UVB irradiation mainly induces two types of DNA lesions (damage), 6-4 PPs and CPD (23, 28). To evaluate the role of α-MSH in epidermis in vivo, normal human foreskin specimens were exposed to 500 J/m² UVB (9, 29) and stained for CPD and 6-4 PPs at different time points. UVB (500 J/m²) is equal to the minimal erythema dose of UVB on type IV and Indian skin, which is usually used to evaluate the UV response of human skin (29). One group received α-MSH intracutaneously 3 hours before UVB irradiation. Epidermis was collected at 3 hours after UVB irradiation to detect DNA damage by ELISA, immunofluorescence, and immunodot blot with a CPD-specific mAb and a 6-4 PPs–specific mAb (Fig. 1). CPD and 6-4 PPs were evaluated at 3 hours after UVB irradiation, because CPD became undetectable 8 hours after UVB irradiation in both groups (data not shown). As shown in Fig. 1, the number of DNA adducts was dramatically reduced in human foreskin that had received α-MSH before UVB irradiation. The same protective effect was also observed in C57BL/6 mice (Supplementary Fig. S1). Our histologic staining showed that sunburn cells were dramatically reduced in mouse epidermis that had received α-MSH before UVB irradiation (Supplementary Fig. S2). Together, these results showed that α-MSH can effectively reduce UV-induced DNA damage in both human and murine epidermis.

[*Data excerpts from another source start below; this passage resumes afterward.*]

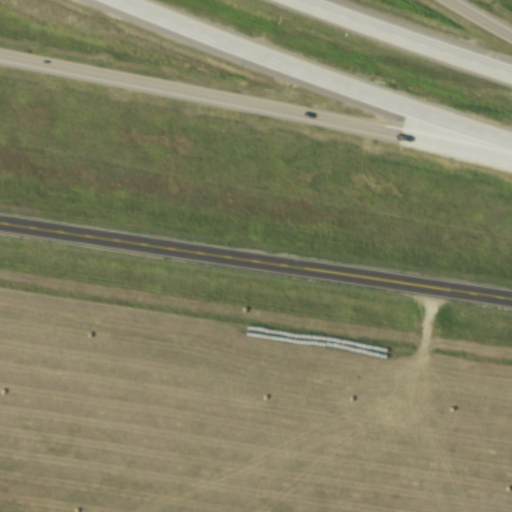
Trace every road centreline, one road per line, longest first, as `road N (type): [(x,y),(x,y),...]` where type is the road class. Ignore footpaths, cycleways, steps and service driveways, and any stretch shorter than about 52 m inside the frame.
road 1 (motorway): [(0,59),(511,164)]
road 2 (secondary): [(0,229),(511,306)]
road 3 (motorway): [(118,0),(511,144)]
road 4 (motorway): [(511,79),(284,0)]
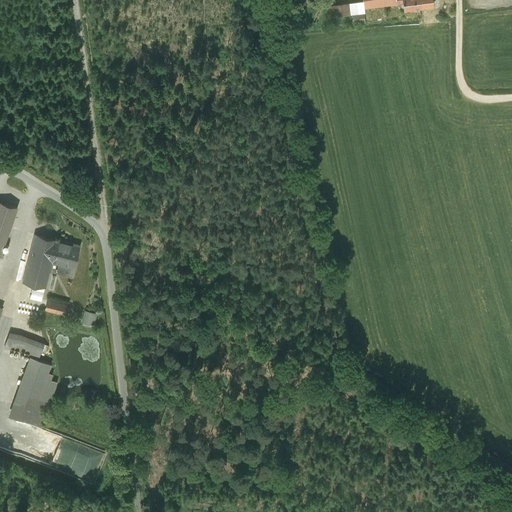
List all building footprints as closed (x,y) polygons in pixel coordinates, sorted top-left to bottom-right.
[(412,1),(411,0),(363,0),(364,9),(396,5),(396,3),(403,2),(404,11),(421,9),(420,0),(412,1)] [(411,0),(412,1),(420,0),(421,9),(432,7),(431,0),(411,0)] [(351,15),(350,3),(326,5),(327,17),(351,15)] [(352,13),(352,23),(365,22),(364,12),(352,13)] [(0,249),(17,205),(0,198),(0,249)] [(57,239),(34,233),(34,234),(22,280),(22,281),(45,286),(49,270),(57,239)] [(79,245),(57,239),(49,270),(71,276),(73,267),(74,267),(79,245)] [(67,305),(47,300),(44,310),(64,315),(67,305)] [(96,314),(85,311),(83,322),(93,324),(96,314)] [(44,344),(9,330),(4,343),(39,357),(44,344)] [(50,364),(30,356),(13,401),(45,414),(56,382),(45,377),(50,364)]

It is plausible that the α-MSH–mediated protection we saw in the in vivo systems above are entirely dependent on pigment induction in the melanocytes. However, it is well known that mouse melanocytes normally reside in hair follicles and dermis rather than epidermis (30). Therefore, it is highly probable that α-MSH acts directly on keratinocytes to reduce UVB-induced DNA damage. To test this hypothesis, we measured DNA damage in isolated HPKs upon UVB irradiation (100 J/m²) with or without preincubation with α-MSH (10⁻⁶ mol/L). ELISA, immunodot blot, and immunofluorescence analysis revealed that UVB-induced DNA damage was significantly reduced. Specifically, we observed >50% reduction of CPD and 6-4 PPs in the presence of α-MSH treatment (Fig. 2). Together, these results showed that α-MSH can act directly on keratinocytes to protect them from UVB-induced DNA damage.

Because keratinocytes are incapable of synthesizing melanin, we wondered how α-MSH could reduce UV-induced DNA damage in these cells. One possibility is that α-MSH might augment the DNA repair machinery in keratinocytes. Hence, we tested whether any of the DNA repair proteins are essential for α-MSH–mediated UVB protection. Specifically, we focused on XPA, a critical component of the NER pathway.

First, we explored the need for XPA protein in α-MSH protection after UV irradiation using the RNAi knockdown approach. In particular, we stably reduced the expression of XPA by specific siRNA in HPKs (Fig. 3A), and the protective effect of α-MSH was measured three hours after UVB irradiation. As shown in Fig. 3B and C, α-MSH treatment reduced the levels of CPD and 6-4 PPs in control siRNA-expressing cells. In contrast, similar levels of photoproducts CPD and 6-4 PPs were induced and cleared at the same speed with α-MSH treatment in siXPA HPK compared with untreated control cells. In other words, the protective effect of α-MSH was abolished following siXPA. Together, these results indicate that XPA is required for the protective effect of α-MSH against UV-induced DNA damage.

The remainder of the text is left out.